ARB onset usually occurs early in life, the disease presenting with decrease visual acuity. Other clinical signs of this condition are diffuse RPE dysfunction, intraretinal and subretinal fluid, and atypical subfoveal vitelliform lesions associated with extramacular and extrafoveal subretinal deposits [1]. A transmembrane protein primarily expressed in the basolateral membrane of the RPE and named bestrophin-1 is encoded in BEST1. The functional role of bestrophin-1 within the RPE remains uncertain, with possible functions as a Ca2+-activated Cl– channel, a regulator of voltage-gated Ca2+ channels, or as a HCO3– channel. It is postulated that before the photoreceptor outer segments are shed, large amounts of osmolytes are released which adversely influence the role of bestrophin in RPE cell membranes, leading to faulty phagocytosis and disrupted fluid transport across the RPE [4]. This may explain the accumulation of lipofuscin and the development of cystoid macular edema. The rate of VEGF production from RPE cells is also thought to depend on the activity of voltage-dependent L-type Ca2+ channels and may be responsible for the early occurrence of CNV in ARB [5].

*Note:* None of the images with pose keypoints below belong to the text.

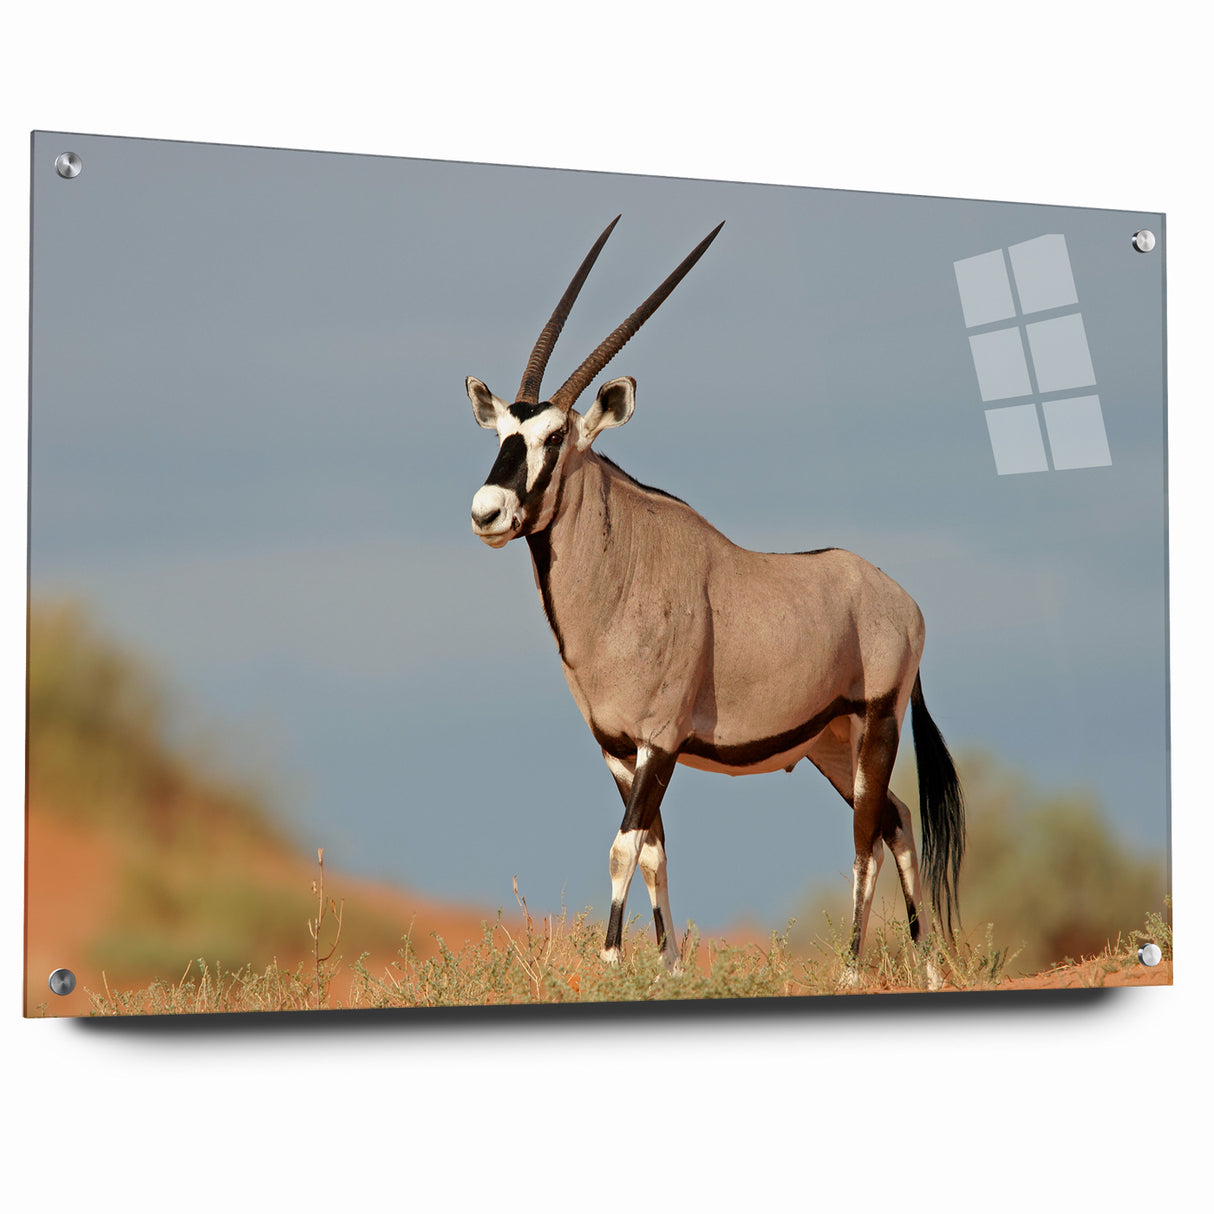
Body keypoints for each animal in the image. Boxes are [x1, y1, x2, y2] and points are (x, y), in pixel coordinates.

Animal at [465, 216, 964, 978]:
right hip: (831, 744)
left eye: (553, 436)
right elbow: (653, 852)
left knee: (864, 839)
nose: (487, 512)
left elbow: (623, 847)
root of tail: (901, 601)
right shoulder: (617, 748)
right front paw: (667, 969)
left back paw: (852, 967)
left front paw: (610, 963)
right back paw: (928, 968)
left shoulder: (661, 741)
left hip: (877, 722)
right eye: (500, 433)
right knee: (896, 821)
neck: (622, 571)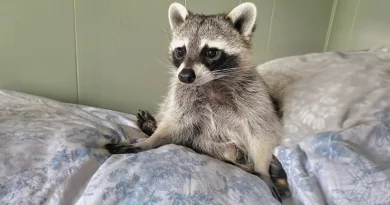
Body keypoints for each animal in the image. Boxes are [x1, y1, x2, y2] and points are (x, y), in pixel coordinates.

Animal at [106, 2, 286, 202]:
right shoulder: (181, 96)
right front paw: (149, 141)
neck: (211, 82)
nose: (185, 76)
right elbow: (174, 125)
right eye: (180, 51)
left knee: (227, 148)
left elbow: (262, 133)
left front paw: (263, 170)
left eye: (211, 52)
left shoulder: (254, 97)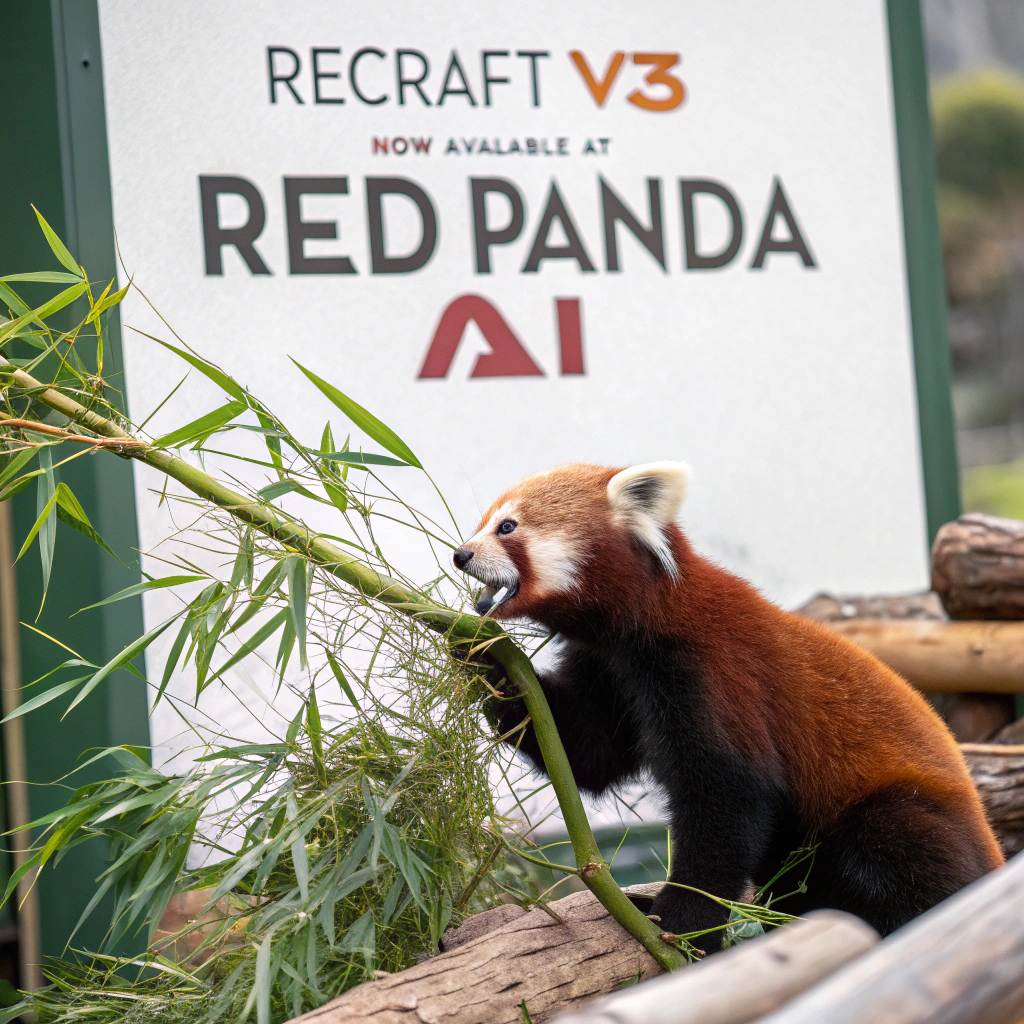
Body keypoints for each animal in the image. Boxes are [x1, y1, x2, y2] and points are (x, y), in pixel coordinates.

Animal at [452, 462, 1003, 952]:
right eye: (484, 523)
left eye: (507, 527)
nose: (460, 554)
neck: (638, 625)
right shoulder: (608, 670)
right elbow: (587, 755)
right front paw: (478, 651)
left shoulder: (714, 671)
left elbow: (727, 796)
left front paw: (681, 922)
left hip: (904, 816)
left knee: (896, 852)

Gerth et al. [6] described elongated and thickened photoreceptor outer segments together with thin processes bridging the space between the photoreceptor and RPE layers in an 11-year-old boy with ARB. Iannaccone et al. [2] found that bilateral intravitreal bevacizumab treatment in a 6-year-old child with ARB and associated CNV in one eye did not resolve the fluid fully, although the CNV responded favorably. This is similar to our experience, where the classic CNV was no longer active on fluorescein angiography, but the intraretinal spaces persisted on spectral domain OCT. These separations (schisis) in between many retinal layers connected by columns in both eyes are also OCT features seen in juvenile X-linked retinoschisis. The same features were found in our patient. The fluid in the intraretinal space did not seem to respond to anti-VEGF agents, given that there did not appear to be any benefit in the patient following 4 injections of bevacizumab.

The source of the intraretinal fluid is unknown. Therefore, current OCT-driven treatment protocols applicable to neovascular age-related macular degeneration [7, 8] advocating treatment until complete resolution of fluid is achieved [9] may not be appropriate in CNV associated with causes other than age-related macular degeneration. Besides anti-VEGF, treatment with PDT has been reported for choroidal neovascular membrane associated with Best vitelliform dystrophy [10]. On the other hand, the good temporary response to PPV and ILM peeling plus gas was encouraging for both the treatment team and the patient. Within 2 weeks, all fluid disappeared and vision improved.

This case highlights the successful outcome of bilateral, consecutive PPV with subretinal neovascularization removal and subsequent ILM peeling with gas endotamponade in a case of bestrophinopathy, and emphasizes the importance of a genetic test as a diagnostic tool in patients with macular dystrophies. This appears to be the longest follow-up reported in the literature to date for a case of ARB.

Statement of Ethics

All authors declare that have no significant competing financial, professional, or personal interests that might have influenced the performance or presentation of the work described in this paper.

Disclosure Statement

There are no conflicts of interest to declare from any of the authors.